Document structure recognition data
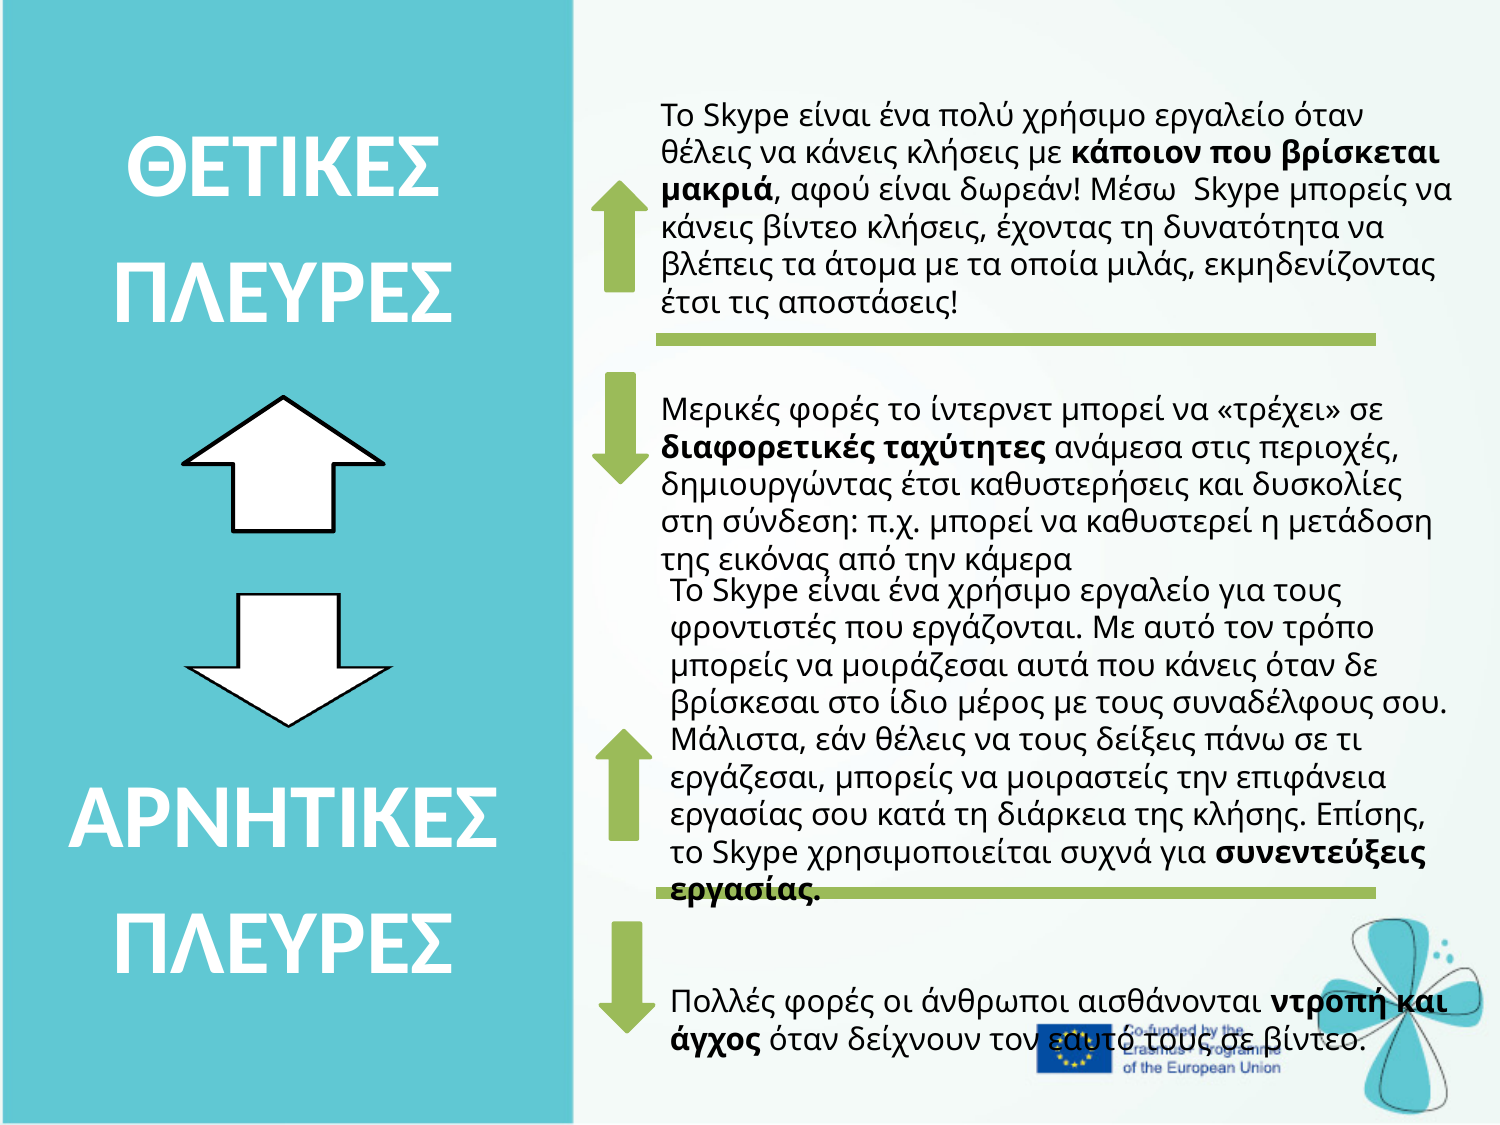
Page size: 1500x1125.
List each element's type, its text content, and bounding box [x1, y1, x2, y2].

text_box [598, 921, 655, 1034]
table_header ΑΡΝΗΤΙΚΕΣ ΠΛΕΥΡΕΣ [52, 765, 515, 997]
text_box [592, 372, 645, 485]
text_box [595, 728, 653, 841]
table_header ΘΕΤΙΚΕΣ ΠΛΕΥΡΕΣ [52, 114, 515, 346]
picture [0, 0, 1500, 1125]
text_box Το Skype είναι ένα πολύ χρήσιμο εργαλείο όταν θέλεις να κάνεις κλήσεις με κάποιον που βρίσκεται μακριά, αφού είναι δωρεάν! Μέσω Skype μπορείς να κάνεις βίντεο κλήσεις, έχοντας τη δυνατότητα να βλέπεις τα άτομα με τα οποία μιλάς, εκμηδενίζοντας έτσι τις αποστάσεις! Μερικές φορές το ίντερνετ μπορεί να «τρέχει» σε διαφορετικές ταχύτητες ανάμεσα στις περιοχές, δημιουργώντας έτσι καθυστερήσεις και δυσκολίες στη σύνδεση: π.χ. μπορεί να καθυστερεί η μετάδοση της εικόνας από την κάμερα [645, 87, 1477, 584]
text_box [591, 180, 645, 293]
text_box [180, 395, 386, 534]
text_box Το Skype είναι ένα χρήσιμο εργαλείο για τους φροντιστές που εργάζονται. Με αυτό τον τρόπο μπορείς να μοιράζεσαι αυτά που κάνεις όταν δε βρίσκεσαι στο ίδιο μέρος με τους συναδέλφους σου. Μάλιστα, εάν θέλεις να τους δείξεις πάνω σε τι εργάζεσαι, μπορείς να μοιραστείς την επιφάνεια εργασίας σου κατά τη διάρκεια της κλήσης. Επίσης, το Skype χρησιμοποιείται συχνά για συνεντεύξεις εργασίας. Πολλές φορές οι άνθρωποι αισθάνονται ντροπή και άγχος όταν δείχνουν τον εαυτό τους σε βίντεο. [655, 562, 1465, 1064]
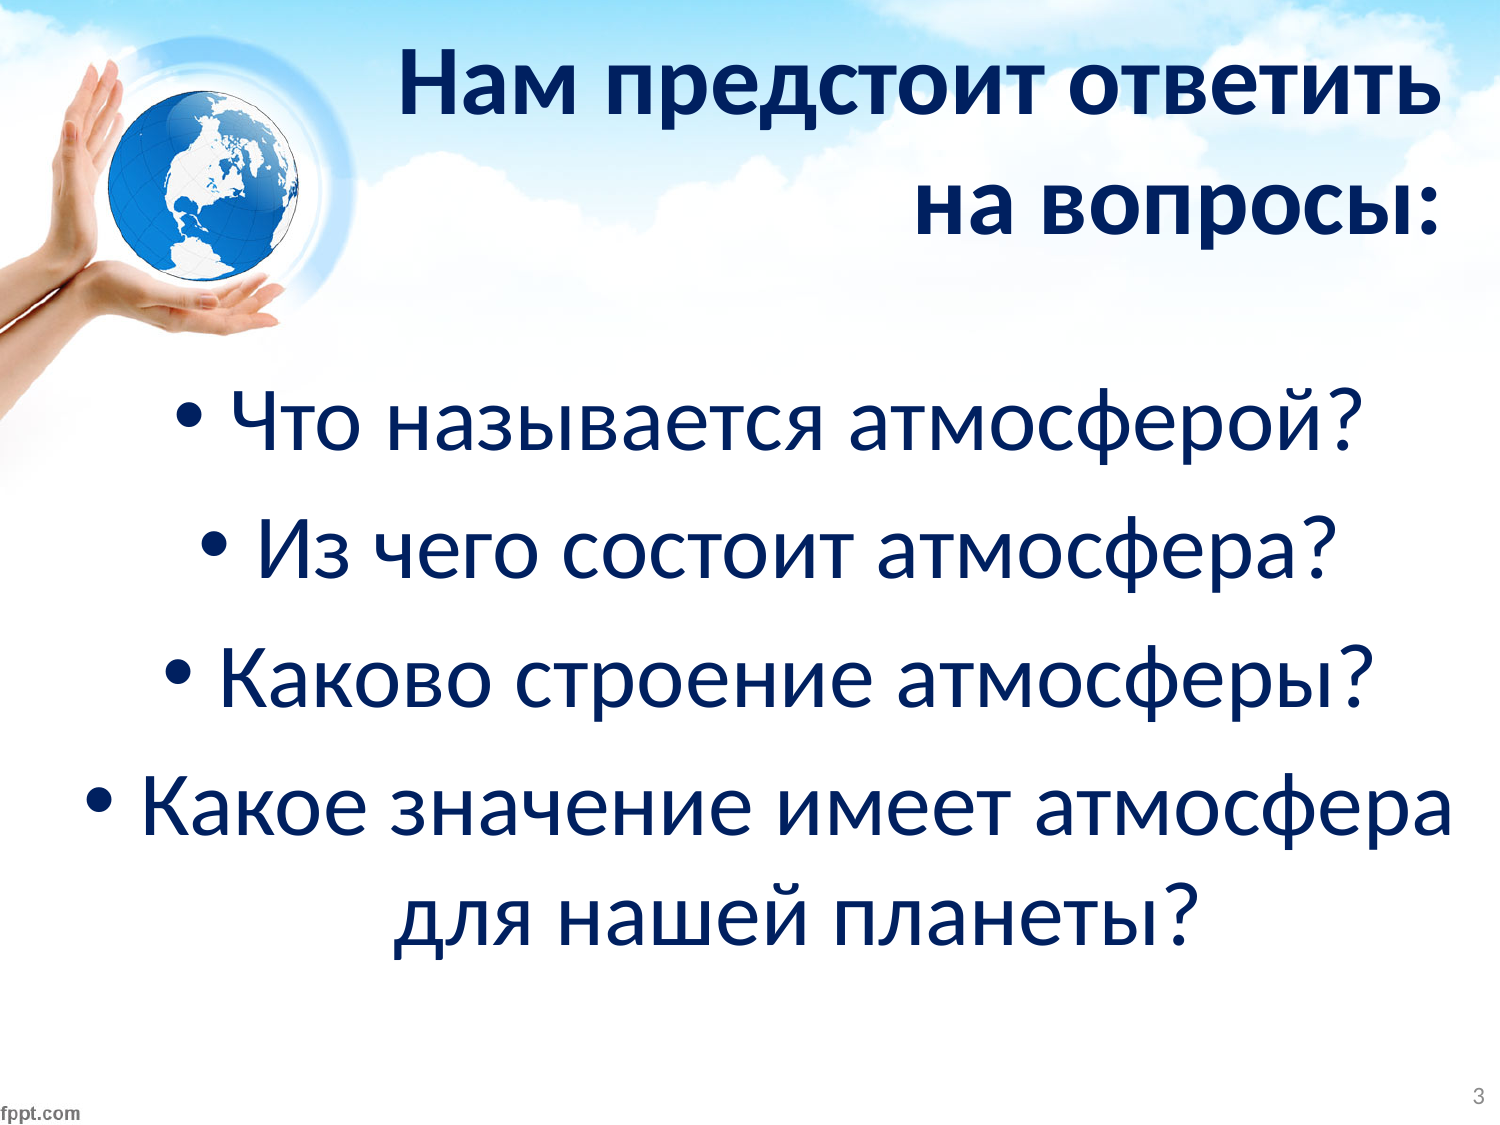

• _INSTRUCTIONS FOR THE TASK_
Wherever the word "θέλεις" occurs in the data, copy that whole line.

• _REPLY_
text_box Το Skype είναι ένα πολύ χρήσιμο εργαλείο όταν θέλεις να κάνεις κλήσεις με κάποιον που βρίσκεται μακριά, αφού είναι δωρεάν! Μέσω Skype μπορείς να κάνεις βίντεο κλήσεις, έχοντας τη δυνατότητα να βλέπεις τα άτομα με τα οποία μιλάς, εκμηδενίζοντας έτσι τις αποστάσεις! Μερικές φορές το ίντερνετ μπορεί να «τρέχει» σε διαφορετικές ταχύτητες ανάμεσα στις περιοχές, δημιουργώντας έτσι καθυστερήσεις και δυσκολίες στη σύνδεση: π.χ. μπορεί να καθυστερεί η μετάδοση της εικόνας από την κάμερα [645, 87, 1477, 584]
text_box Το Skype είναι ένα χρήσιμο εργαλείο για τους φροντιστές που εργάζονται. Με αυτό τον τρόπο μπορείς να μοιράζεσαι αυτά που κάνεις όταν δε βρίσκεσαι στο ίδιο μέρος με τους συναδέλφους σου. Μάλιστα, εάν θέλεις να τους δείξεις πάνω σε τι εργάζεσαι, μπορείς να μοιραστείς την επιφάνεια εργασίας σου κατά τη διάρκεια της κλήσης. Επίσης, το Skype χρησιμοποιείται συχνά για συνεντεύξεις εργασίας. Πολλές φορές οι άνθρωποι αισθάνονται ντροπή και άγχος όταν δείχνουν τον εαυτό τους σε βίντεο. [655, 562, 1465, 1064]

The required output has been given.